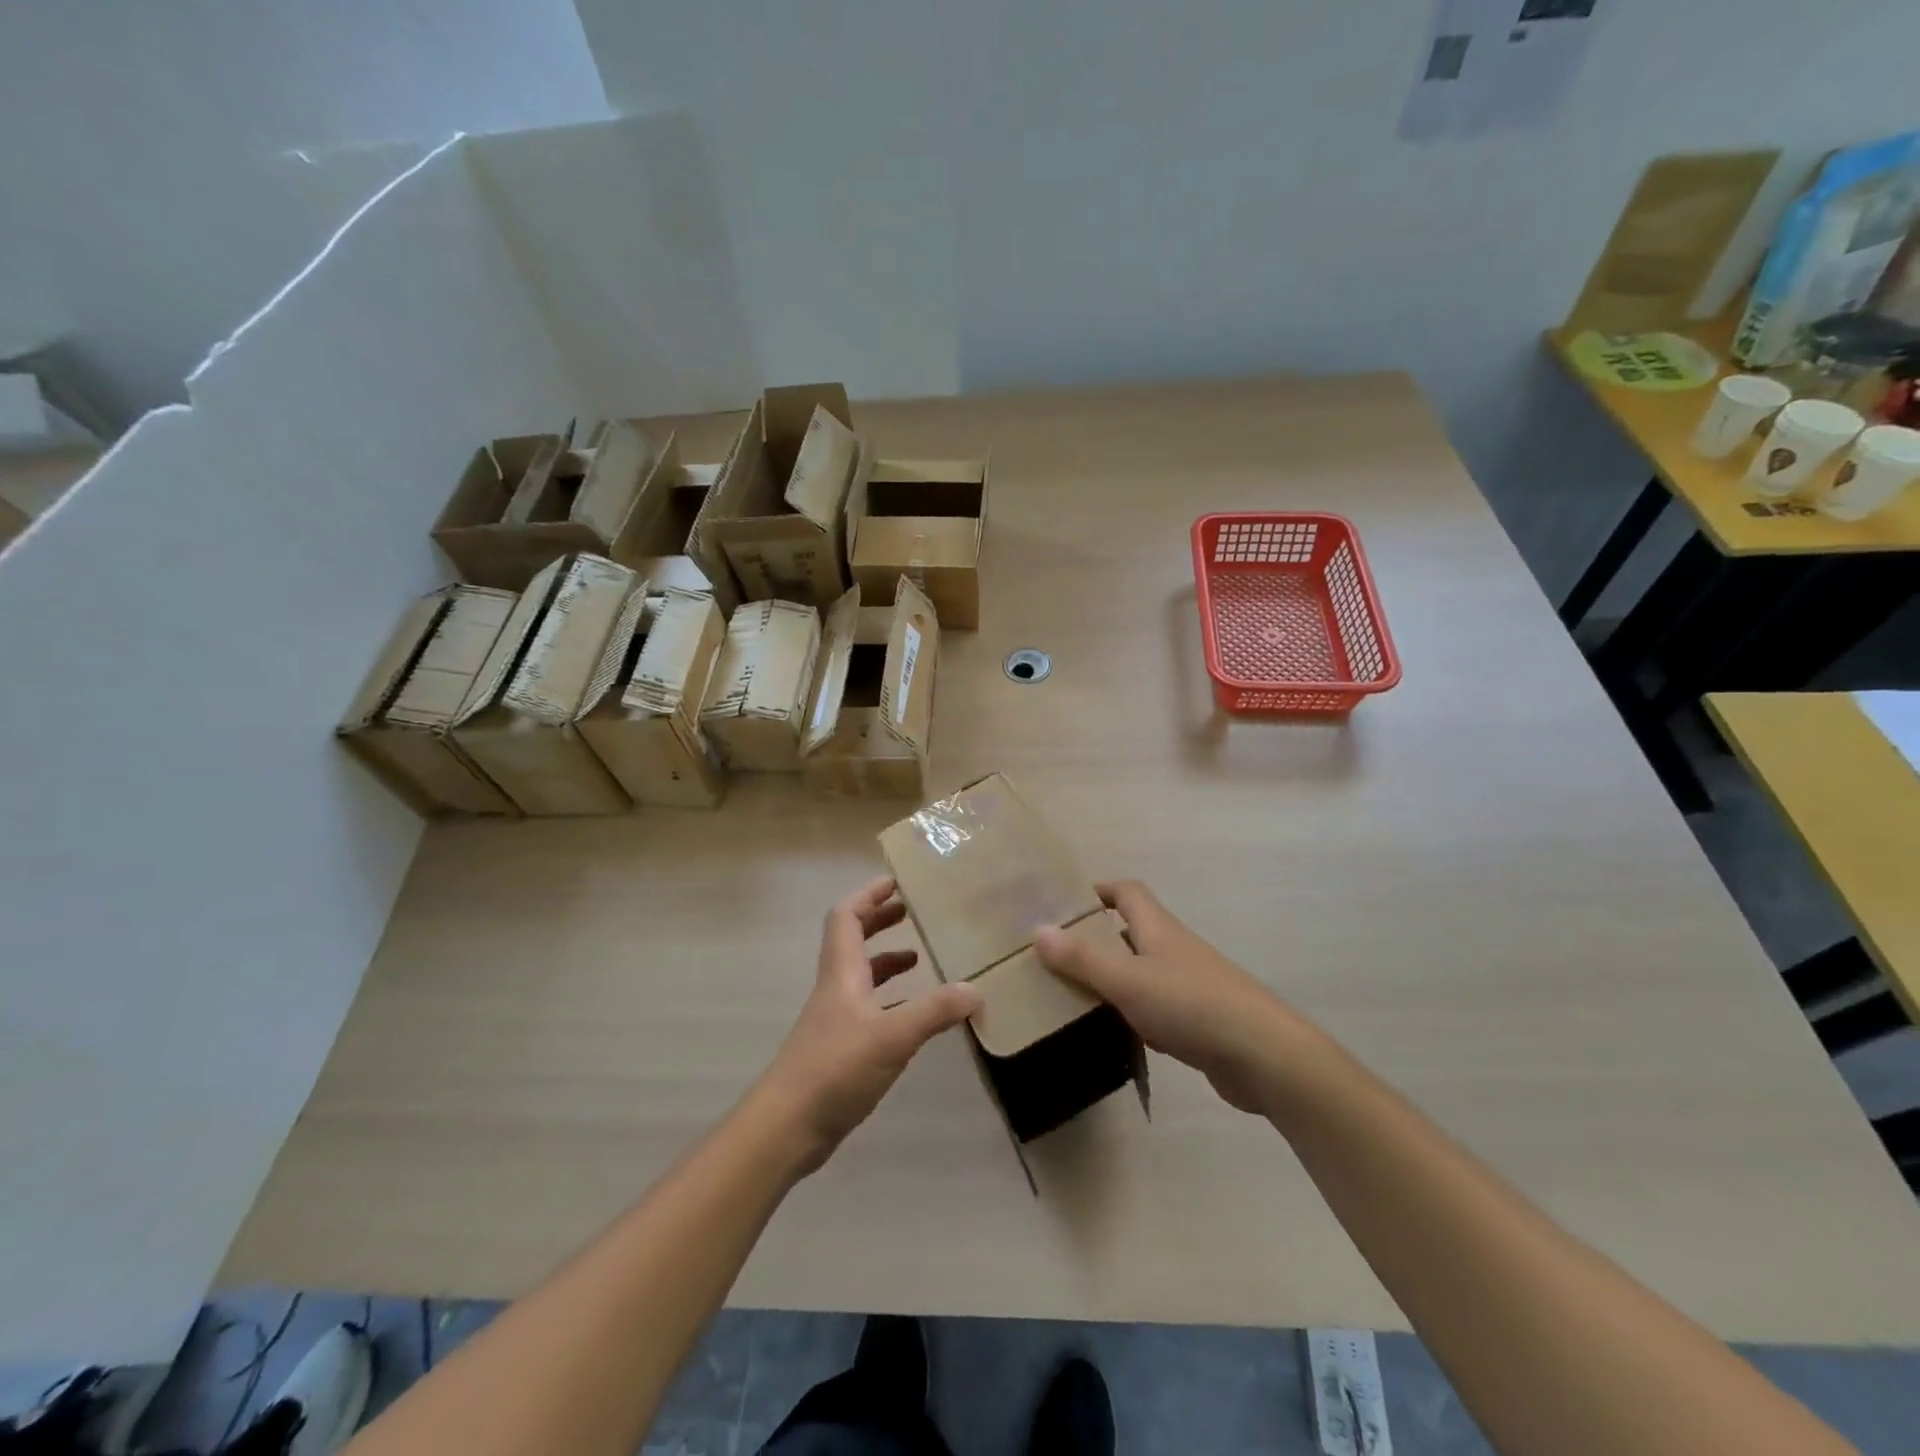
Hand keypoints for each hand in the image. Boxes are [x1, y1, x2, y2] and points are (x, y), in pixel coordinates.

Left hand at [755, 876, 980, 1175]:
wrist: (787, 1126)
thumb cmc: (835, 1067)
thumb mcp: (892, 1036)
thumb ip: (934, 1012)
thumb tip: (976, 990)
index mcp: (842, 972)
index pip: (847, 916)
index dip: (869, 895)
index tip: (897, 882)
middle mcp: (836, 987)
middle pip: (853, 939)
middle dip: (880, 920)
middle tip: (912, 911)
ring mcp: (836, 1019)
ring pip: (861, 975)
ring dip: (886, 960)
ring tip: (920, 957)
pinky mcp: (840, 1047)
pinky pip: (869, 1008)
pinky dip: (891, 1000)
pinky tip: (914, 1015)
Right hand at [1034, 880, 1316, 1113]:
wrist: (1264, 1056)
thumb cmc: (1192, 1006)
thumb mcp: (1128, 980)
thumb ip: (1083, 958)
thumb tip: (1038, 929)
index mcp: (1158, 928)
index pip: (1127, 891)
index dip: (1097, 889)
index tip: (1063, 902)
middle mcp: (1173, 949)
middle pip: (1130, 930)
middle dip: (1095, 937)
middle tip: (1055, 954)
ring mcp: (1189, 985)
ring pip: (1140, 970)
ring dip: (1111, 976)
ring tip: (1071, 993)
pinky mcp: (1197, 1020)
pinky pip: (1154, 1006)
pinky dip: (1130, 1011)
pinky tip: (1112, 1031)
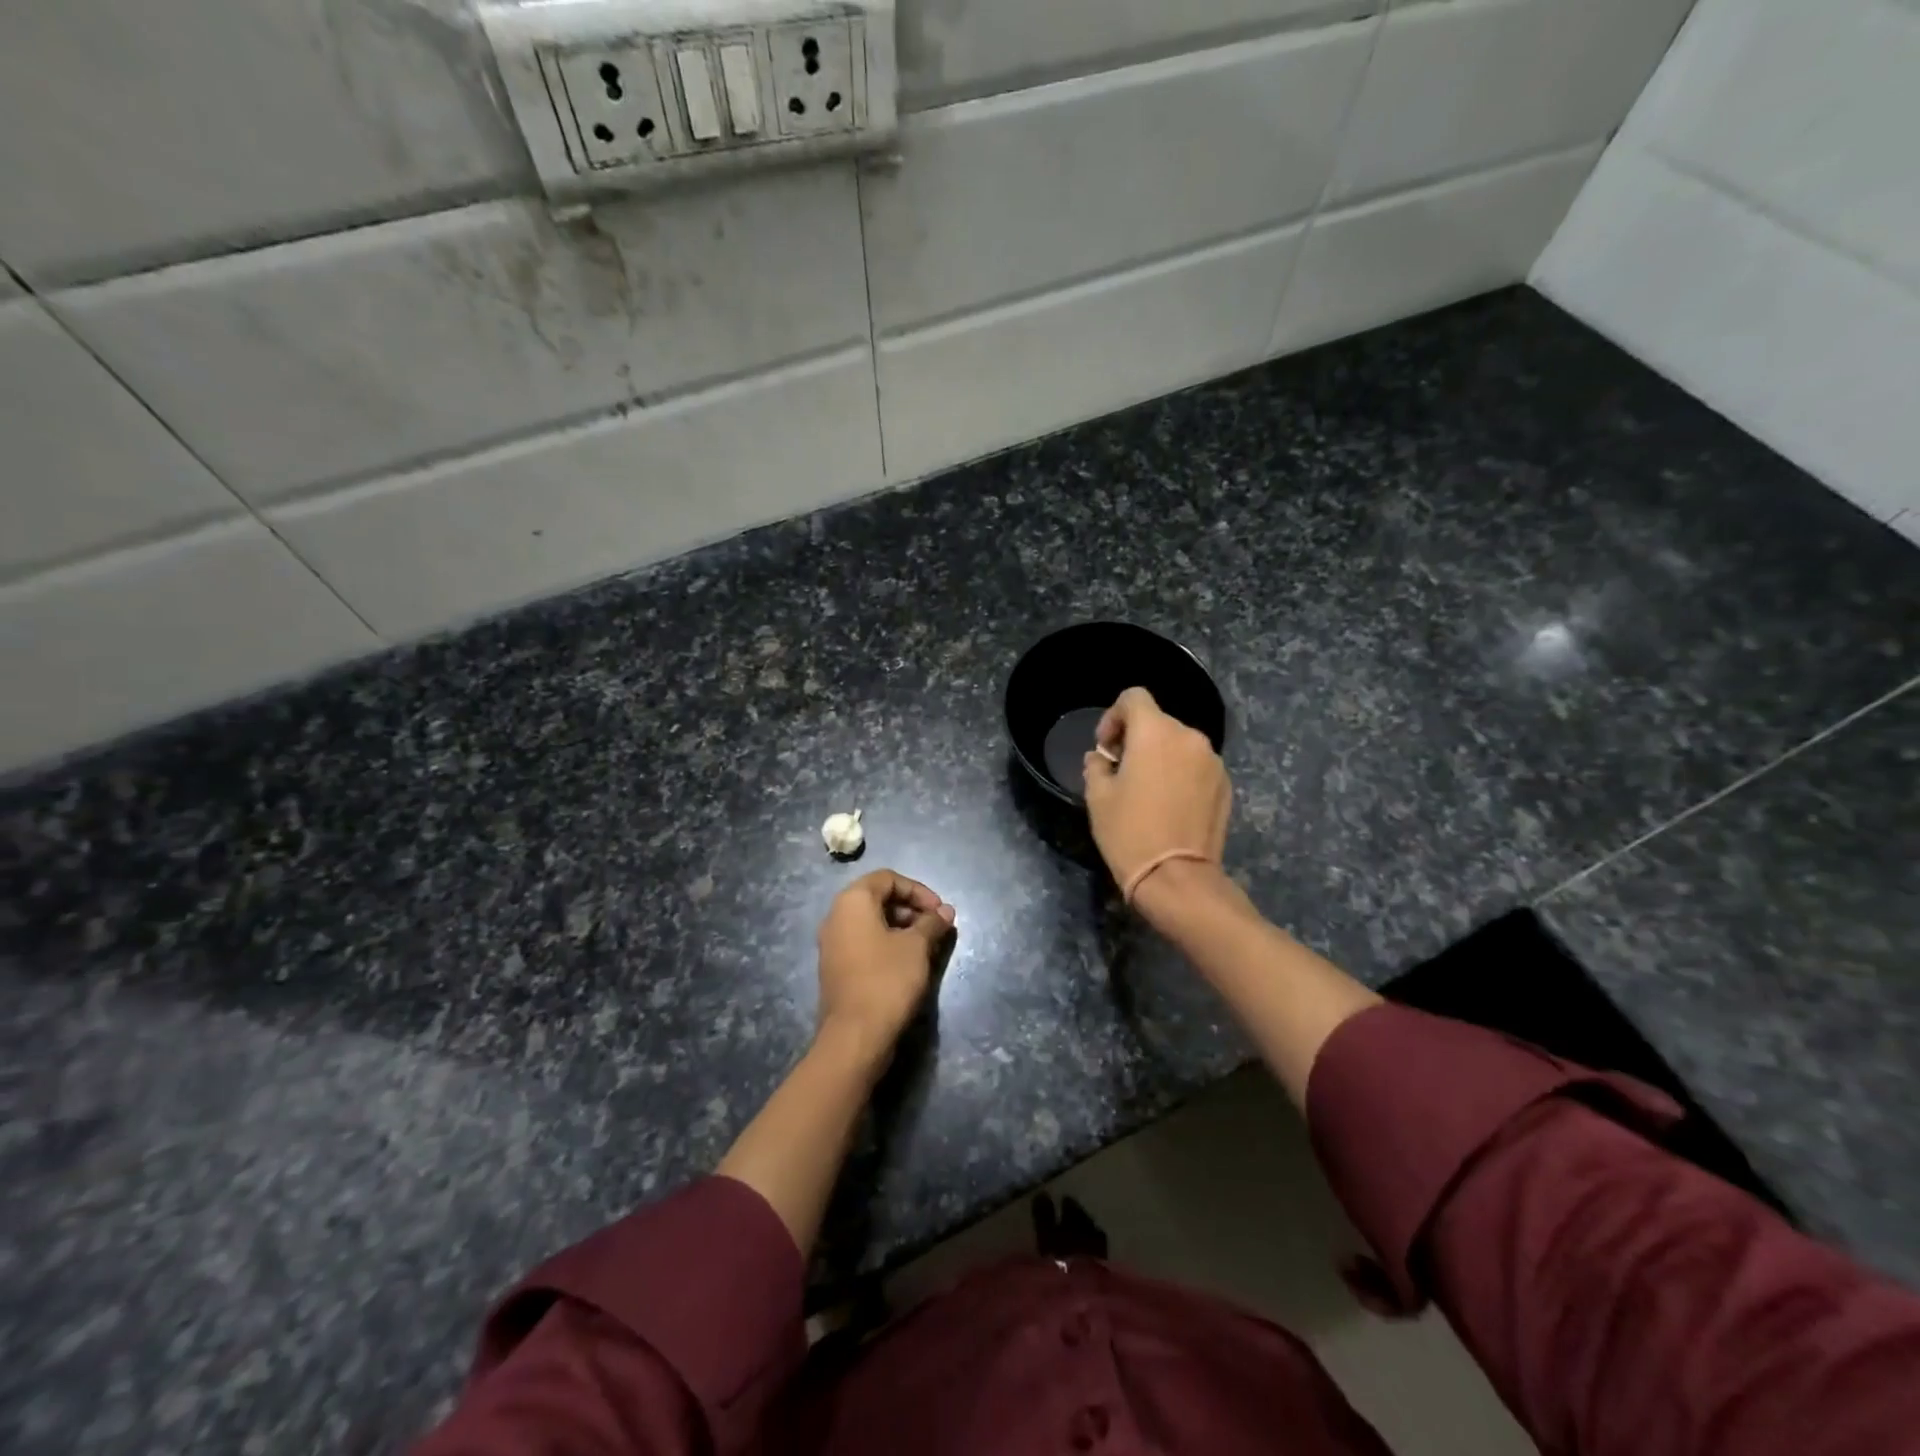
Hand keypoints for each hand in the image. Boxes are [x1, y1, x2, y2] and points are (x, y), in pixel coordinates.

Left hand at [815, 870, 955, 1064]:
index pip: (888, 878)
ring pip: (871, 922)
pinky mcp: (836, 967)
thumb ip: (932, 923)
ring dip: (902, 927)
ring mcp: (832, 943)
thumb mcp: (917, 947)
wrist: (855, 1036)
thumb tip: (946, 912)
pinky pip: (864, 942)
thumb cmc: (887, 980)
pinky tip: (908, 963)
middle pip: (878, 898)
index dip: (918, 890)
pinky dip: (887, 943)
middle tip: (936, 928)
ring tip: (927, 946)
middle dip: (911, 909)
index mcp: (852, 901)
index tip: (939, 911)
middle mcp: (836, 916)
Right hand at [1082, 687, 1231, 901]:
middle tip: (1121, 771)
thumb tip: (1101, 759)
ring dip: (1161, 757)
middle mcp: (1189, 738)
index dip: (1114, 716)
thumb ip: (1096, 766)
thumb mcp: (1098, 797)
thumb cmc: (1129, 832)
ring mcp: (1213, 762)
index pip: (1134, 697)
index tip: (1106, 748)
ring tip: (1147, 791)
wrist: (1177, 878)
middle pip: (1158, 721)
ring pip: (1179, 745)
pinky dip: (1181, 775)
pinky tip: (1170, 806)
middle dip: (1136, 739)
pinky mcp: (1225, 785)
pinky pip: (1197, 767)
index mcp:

......

▶ [WORK REQUIRED] Repeat the listing above exactly, omitting the pictures it contains.

▶ [RESPONSE AREA]
Hand keypoints for each hand in the image. Boxes are [x1, y1, x2, y2] and points are (x, y), in pixel coordinates.

Left hand at [755, 876, 980, 1175]:
wrist: (787, 1126)
thumb cmc: (835, 1067)
thumb mcp: (892, 1036)
thumb ip: (934, 1012)
thumb tip: (976, 990)
index mcp: (842, 972)
index pip: (847, 916)
index dip: (869, 895)
index tip: (897, 882)
middle mcp: (836, 987)
middle pip: (853, 939)
middle dip: (880, 920)
middle tip: (912, 911)
ring mcp: (836, 1019)
ring pip: (861, 975)
ring dip: (886, 960)
ring tip: (920, 957)
pinky mcp: (840, 1047)
pinky pip: (869, 1008)
pinky dip: (891, 1000)
pinky tip: (914, 1015)
Right hand at [1034, 880, 1316, 1113]:
wrist: (1264, 1056)
thumb cmc: (1192, 1006)
thumb mcp: (1128, 980)
thumb ip: (1083, 958)
thumb tip: (1038, 929)
index mcp: (1158, 928)
index pip: (1127, 891)
index dip: (1097, 889)
index tip: (1063, 902)
middle mcp: (1173, 949)
middle pip: (1130, 930)
middle dip: (1095, 937)
middle tip: (1055, 954)
ring mcp: (1189, 985)
ring pip: (1140, 970)
ring dip: (1111, 976)
ring tip: (1071, 993)
pinky mcp: (1197, 1020)
pinky pip: (1154, 1006)
pinky dip: (1130, 1011)
pinky tip: (1112, 1031)
Hand keypoints for each hand in the image. Boxes are [x1, y1, x2, y2] and points are (x, y), in pixel coordinates.

Left hand at [815, 870, 955, 1064]:
index pip: (888, 878)
ring pip: (871, 922)
pinky mcp: (836, 967)
thumb ip: (932, 923)
ring dip: (902, 927)
ring mcp: (832, 943)
thumb mcp: (917, 947)
wrist: (855, 1036)
thumb tip: (946, 912)
pinky pip: (864, 942)
thumb cmc: (887, 980)
pinky tip: (908, 963)
middle pip: (878, 898)
index dip: (918, 890)
pinky dip: (887, 943)
middle tip: (936, 928)
ring tip: (927, 946)
middle dip: (911, 909)
index mcp: (852, 901)
index tip: (939, 911)
middle mcp: (836, 916)
Right hand at [1082, 687, 1231, 901]:
middle tip: (1121, 771)
thumb tip: (1101, 759)
ring dip: (1161, 757)
middle mcp: (1189, 738)
index dip: (1114, 716)
thumb ip: (1096, 766)
thumb mcp: (1098, 797)
thumb cmc: (1129, 832)
ring mcp: (1213, 762)
index pip: (1134, 697)
index tip: (1106, 748)
ring tip: (1147, 791)
wrist: (1177, 878)
middle pip: (1158, 721)
ring pip: (1179, 745)
pinky dip: (1181, 775)
pinky tip: (1170, 806)
middle dip: (1136, 739)
pinky mcp: (1225, 785)
pinky pip: (1197, 767)
index mcp:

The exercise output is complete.